------ EXTRACTED DATA

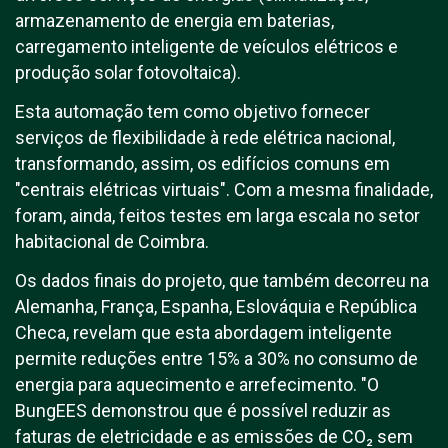
armazenamento de energia em baterias,
carregamento inteligente de veículos elétricos e
produção solar fotovoltaica).
Esta automação tem como objetivo fornecer
serviços de flexibilidade à rede elétrica nacional,
transformando, assim, os edifícios comuns em
"centrais elétricas virtuais". Com a mesma finalidade,
foram, ainda, feitos testes em larga escala no setor
habitacional de Coimbra.
Os dados finais do projeto, que também decorreu na
Alemanha, França, Espanha, Eslováquia e República
Checa, revelam que esta abordagem inteligente
permite reduções entre 15% a 30% no consumo de
energia para aquecimento e arrefecimento. "O
BungEES demonstrou que é possível reduzir as
faturas de eletricidade e as emissões de CO₂ sem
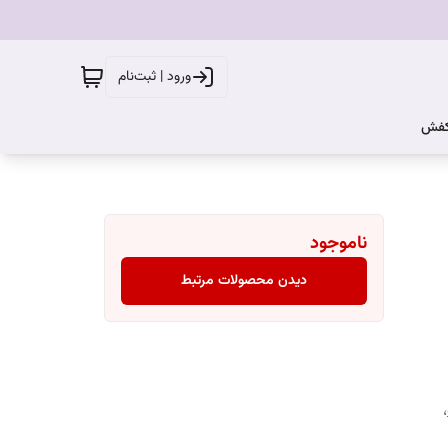
ورود | ثبت‌نام
کفش
ناموجود
دیدن محصولات مرتبط
،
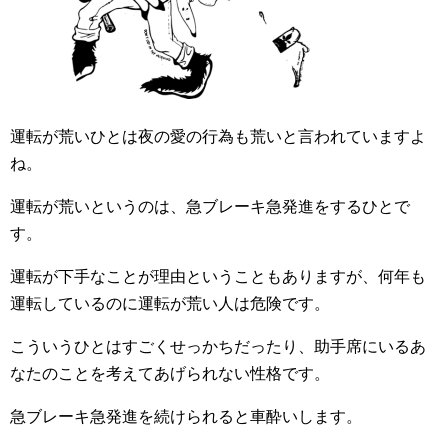
運転が荒いひとは夜の愛の行為も荒いと言われていますよ
ね。
運転が荒いというのは、急ブレーキ急発進をするひとで
す。
運転が下手なことが理由ということもありますが、何年も
運転しているのに運転が荒い人は危険です。
こういうひとはすごくせっかちだったり、助手席にいるあ
なたのことを考えてあげられない性格です。
急ブレーキ急発進を続けられると車酔いします。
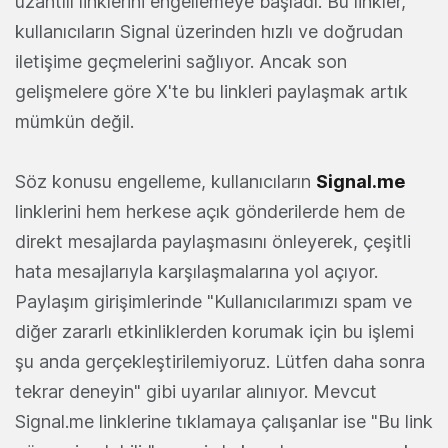
uzantılı linklerini engellemeye başladı. Bu linkler,
kullanıcıların Signal üzerinden hızlı ve doğrudan
iletişime geçmelerini sağlıyor. Ancak son
gelişmelere göre X'te bu linkleri paylaşmak artık
mümkün değil.
Söz konusu engelleme, kullanıcıların
Signal.me
linklerini hem herkese açık gönderilerde hem de
direkt mesajlarda paylaşmasını önleyerek, çeşitli
hata mesajlarıyla karşılaşmalarına yol açıyor.
Paylaşım girişimlerinde "Kullanıcılarımızı spam ve
diğer zararlı etkinliklerden korumak için bu işlemi
şu anda gerçekleştirilemiyoruz. Lütfen daha sonra
tekrar deneyin" gibi uyarılar alınıyor. Mevcut
Signal.me linklerine tıklamaya çalışanlar ise "Bu link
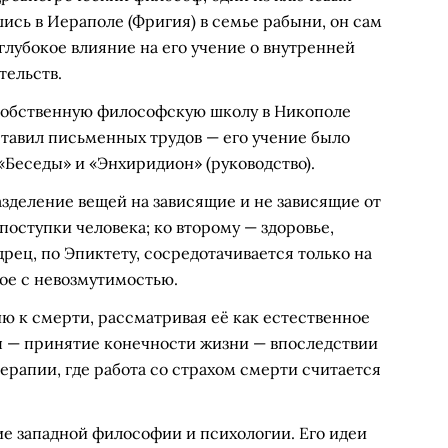
ись в Иераполе (Фригия) в семье рабыни, он сам
 глубокое влияние на его учение о внутренней
тельств.
 собственную философскую школу в Никополе
оставил письменных трудов — его учение было
Беседы» и «Энхиридион» (руководство).
зделение вещей на зависящие и не зависящие от
поступки человека; ко второму — здоровье,
дрец, по Эпиктету, сосредотачивается только на
ное с невозмутимостью.
 к смерти, рассматривая её как естественное
п — принятие конечности жизни — впоследствии
ерапии, где работа со страхом смерти считается
ие западной философии и психологии. Его идеи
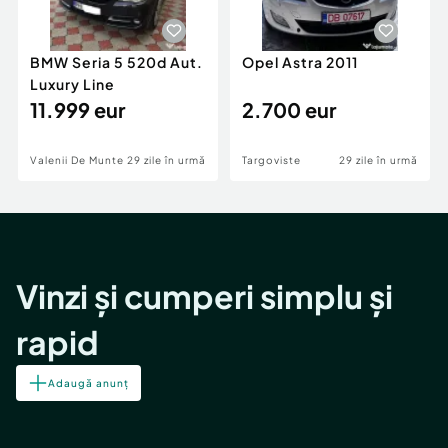
BMW Seria 5 520d Aut.
Opel Astra 2011
Luxury Line
11.999 eur
2.700 eur
Valenii De Munte
29 zile în urmă
Targoviste
29 zile în urmă
Vinzi și cumperi simplu și
rapid
Adaugă anunț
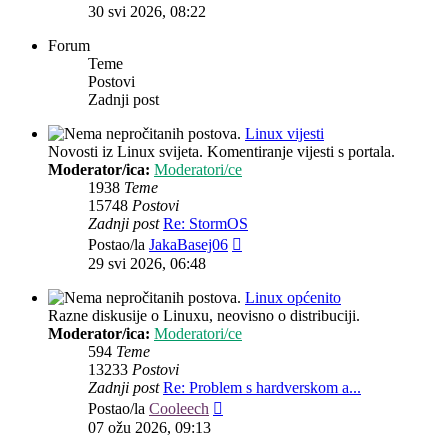
post
30 svi 2026, 08:22
Forum
Teme
Postovi
Zadnji post
Linux vijesti
Novosti iz Linux svijeta. Komentiranje vijesti s portala.
Moderator/ica:
Moderatori/ce
1938
Teme
15748
Postovi
Zadnji post
Re: StormOS
Zadnji
Postao/la
JakaBasej06
post
29 svi 2026, 06:48
Linux općenito
Razne diskusije o Linuxu, neovisno o distribuciji.
Moderator/ica:
Moderatori/ce
594
Teme
13233
Postovi
Zadnji post
Re: Problem s hardverskom a...
Zadnji
Postao/la
Cooleech
post
07 ožu 2026, 09:13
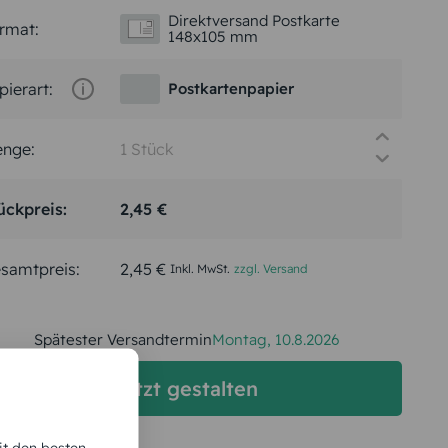
Direktversand Postkarte
rmat:
148x105 mm
pierart:
Postkartenpapier
nge:
ückpreis:
2,45 €
samtpreis:
2,45 €
Inkl. MwSt.
zzgl. Versand
Spätester Versandtermin
Montag,
10.8.2026
jetzt gestalten
it den besten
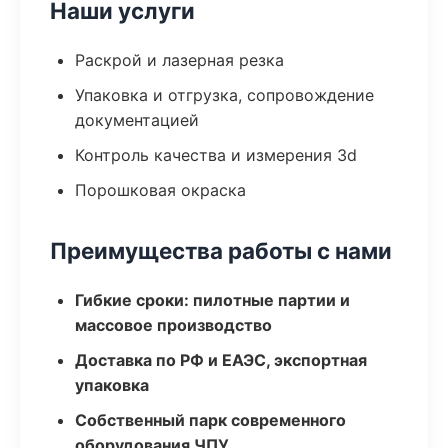
Наши услуги
Раскрой и лазерная резка
Упаковка и отгрузка, сопровождение
документацией
Контроль качества и измерения 3d
Порошковая окраска
Преимущества работы с нами
Гибкие сроки: пилотные партии и
массовое производство
Доставка по РФ и ЕАЭС, экспортная
упаковка
Собственный парк современного
оборудования ЧПУ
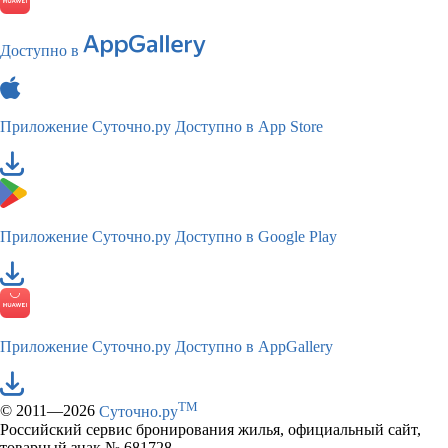
Доступно в
Приложение Суточно.ру
Доступно в App Store
Приложение Суточно.ру
Доступно в Google Play
Приложение Суточно.ру
Доступно в AppGallery
TM
© 2011—2026
Суточно.ру
Российский сервис бронирования жилья, официальный сайт,
товарный знак № 681728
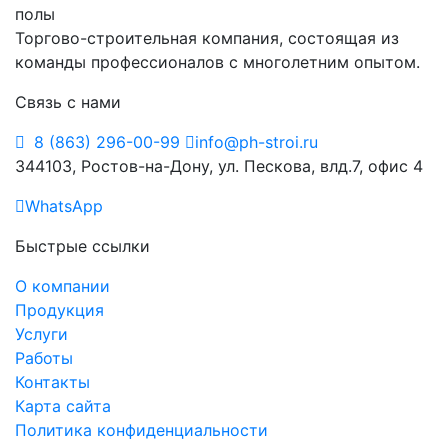
Торгово-строительная компания, состоящая из
команды профессионалов с многолетним опытом.
Связь с нами
8 (863) 296-00-99
info@ph-stroi.ru
344103, Ростов-на-Дону, ул. Пескова, влд.7, офис 4
WhatsApp
Быстрые ссылки
О компании
Продукция
Услуги
Работы
Контакты
Карта сайта
Политика конфиденциальности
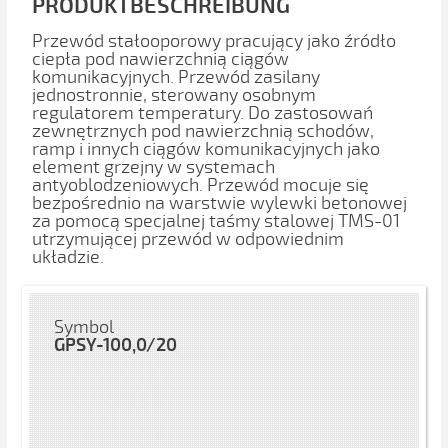
PRODUKTBESCHREIBUNG
Przewód stałooporowy pracujący jako źródło
ciepła pod nawierzchnią ciągów
komunikacyjnych. Przewód zasilany
jednostronnie, sterowany osobnym
regulatorem temperatury. Do zastosowań
zewnętrznych pod nawierzchnią schodów,
ramp i innych ciągów komunikacyjnych jako
element grzejny w systemach
antyoblodzeniowych. Przewód mocuje się
bezpośrednio na warstwie wylewki betonowej
za pomocą specjalnej taśmy stalowej TMS-01
utrzymującej przewód w odpowiednim
układzie.
Symbol
GPSY-100,0/20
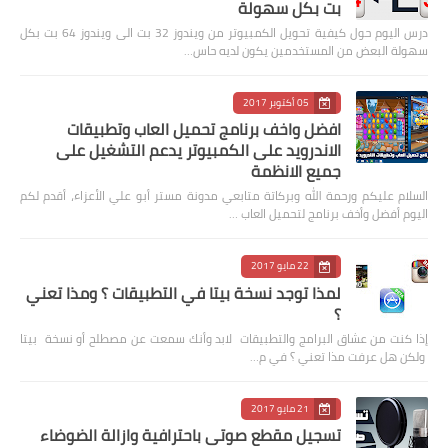
بت بكل سهولة
درس اليوم حول كيفية تحويل الكمبيوتر من ويندوز 32 بت الى ويندوز 64 بت بكل
سهولة البعض من المستخدمين يكون لديه حاس…
05 أكتوبر 2017
افضل واخف برنامج تحميل العاب وتطبيقات
الاندرويد على الكمبيوتر يدعم التشغيل على
جميع الانظمة
السلام عليكم ورحمة الله وبركاتة متابعي مدونة مستر أبو علي الأعزاء، أقدم لكم
اليوم أفضل وأخف برنامج لتحميل العاب …
22 مايو 2017
لمذا توجد نسخة بيتا في التطبيقات ؟ ومذا تعني
؟
إذا كنت من عشاق البرامج والتطبيقات لابد وأنك سمعت عن مصطلح أو نسخة بيتا
ولكن هل عرفت مذا تعني ؟ في م…
21 مايو 2017
تسجيل مقطع صوتي باحترافية وازالة الضوضاء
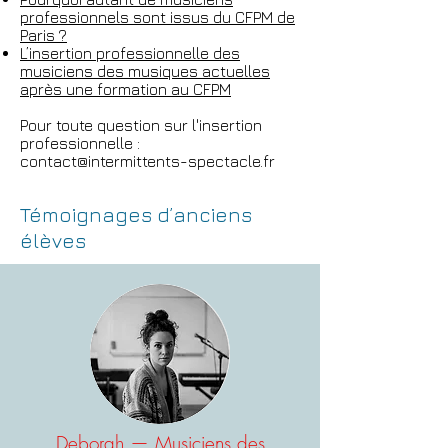
professionnels sont issus du CFPM de
Paris ?
L’insertion professionnelle des
musiciens des musiques actuelles
après une formation au CFPM
Pour toute question sur l'insertion
professionnelle :
contact@intermittents-spectacle.fr
Témoignages d’anciens
élèves
Deborah — Musiciens des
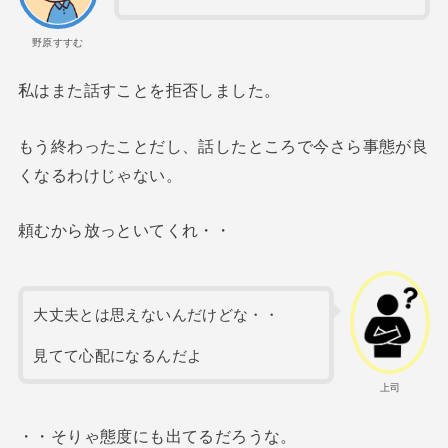
野原すすむ
私はまた話すことを拒否しました。
もう終わったことだし、話したところで今さら事態が良
くなるわけじゃない。
頼むから放っといてくれ・・
大丈夫とは思えないんだけどな・・
見てて心配になるんだよ
上司
・・そりゃ態度にも出てるだろうな。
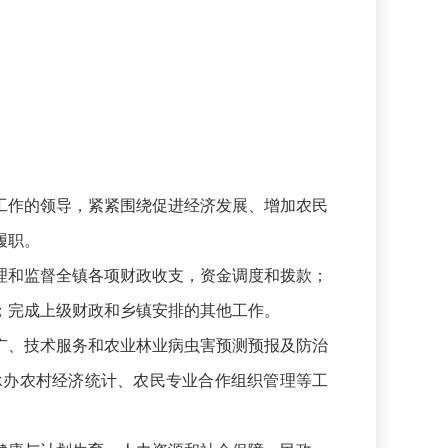
作的领导，紧紧围绕促进经济发展、增加农民
履职。
和监督全镇各项财政收支，资金调度和拨款；
；完成上级财政和乡镇安排的其他工作。
、技术服务和农业林业病虫害预测预报及防治
承办农村经济统计、农民专业合作组织管理等工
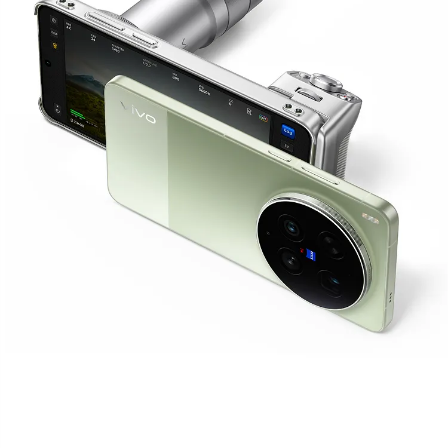
S60
S60 元气版
Y600 Turbo
Y600 Pro
iQOO Z11i
iQOO 15T
vivo TWS 5 Pro
vivo Pad6 Pro
X300 Ultra
X300s
S50 Pro mini
S50
Y6
Y60
iQOO Z11
iQOO Z11x
vivo 头戴降噪耳机
vivo TWS 5e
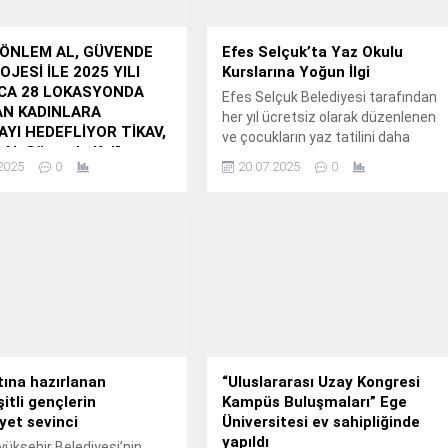
 ‘ÖNLEM AL, GÜVENDE
Efes Selçuk’ta Yaz Okulu
OJESİ İLE 2025 YILI
Kurslarına Yoğun İlgi
CA 28 LOKASYONDA
Efes Selçuk Belediyesi tarafından
AN KADINLARA
her yıl ücretsiz olarak düzenlenen
YI HEDEFLİYOR TİKAV,
ve çocukların yaz tatilini daha
Al, Güvende Kal”
verimli, eğlenceli ve öğretici
2025
0
20.07.2025
0
 ile Kırsal Bölgelerde
geçirmesini amaçlayan yaz okulu
 Kadınlara Afetlerden
kursları, bu yıl da dopdolu bir
 Eğitimi Veriyor
programla devam ediyor.
lding’in kurucusu olduğu
l sorumluluk projeleriyle
 farklı kesimlerine destek
amaçlayan Türkiye İnsan
rı Eğitim ve Sağlık Vakfı
 ‘Önlem Al, Güvende
jesi kapsamında kırsal
de yaşayan kadınlara
tına hazırlanan
“Uluslararası Uzay Kongresi
fet farkındalığı
itli gençlerin
Kampüs Buluşmaları” Ege
erine hız kesmeden devam
yet sevinci
Üniversitesi ev sahipliğinde
yapıldı
yükşehir Belediyesi’nin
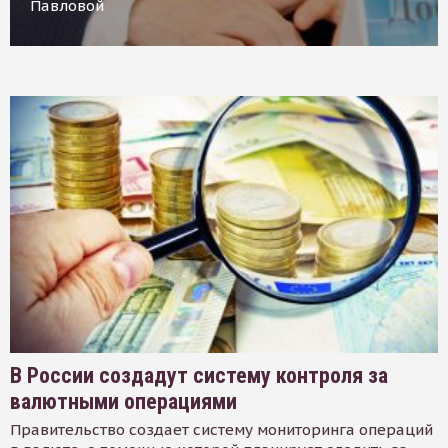
Павловой
В России создадут систему контроля за
валютными операциями
Правительство создает систему мониторинга операций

------------

### TRY IT
Please quote the lines of the material, beginning with the first and ending with the one that contains "к смерти, рассматривая её как естественное", exactly as written and without any pictures.

### FINISHED EXERCISE
armazenamento de energia em baterias,
carregamento inteligente de veículos elétricos e
produção solar fotovoltaica).
Esta automação tem como objetivo fornecer
serviços de flexibilidade à rede elétrica nacional,
transformando, assim, os edifícios comuns em
"centrais elétricas virtuais". Com a mesma finalidade,
foram, ainda, feitos testes em larga escala no setor
habitacional de Coimbra.
Os dados finais do projeto, que também decorreu na
Alemanha, França, Espanha, Eslováquia e República
Checa, revelam que esta abordagem inteligente
permite reduções entre 15% a 30% no consumo de
energia para aquecimento e arrefecimento. "O
BungEES demonstrou que é possível reduzir as
faturas de eletricidade e as emissões de CO₂ sem
ورود | ثبت‌نام
کفش
ناموجود
دیدن محصولات مرتبط
،
運転が荒いひとは夜の愛の行為も荒いと言われていますよ
ね。
運転が荒いというのは、急ブレーキ急発進をするひとで
す。
運転が下手なことが理由ということもありますが、何年も
運転しているのに運転が荒い人は危険です。
こういうひとはすごくせっかちだったり、助手席にいるあ
なたのことを考えてあげられない性格です。
急ブレーキ急発進を続けられると車酔いします。
uzantılı linklerini engellemeye başladı. Bu linkler,
kullanıcıların Signal üzerinden hızlı ve doğrudan
iletişime geçmelerini sağlıyor. Ancak son
gelişmelere göre X'te bu linkleri paylaşmak artık
mümkün değil.
Söz konusu engelleme, kullanıcıların
Signal.me
linklerini hem herkese açık gönderilerde hem de
direkt mesajlarda paylaşmasını önleyerek, çeşitli
hata mesajlarıyla karşılaşmalarına yol açıyor.
Paylaşım girişimlerinde "Kullanıcılarımızı spam ve
diğer zararlı etkinliklerden korumak için bu işlemi
şu anda gerçekleştirilemiyoruz. Lütfen daha sonra
tekrar deneyin" gibi uyarılar alınıyor. Mevcut
Signal.me linklerine tıklamaya çalışanlar ise "Bu link
ись в Иераполе (Фригия) в семье рабыни, он сам
 глубокое влияние на его учение о внутренней
тельств.
 собственную философскую школу в Никополе
оставил письменных трудов — его учение было
Беседы» и «Энхиридион» (руководство).
зделение вещей на зависящие и не зависящие от
поступки человека; ко второму — здоровье,
дрец, по Эпиктету, сосредотачивается только на
ное с невозмутимостью.
 к смерти, рассматривая её как естественное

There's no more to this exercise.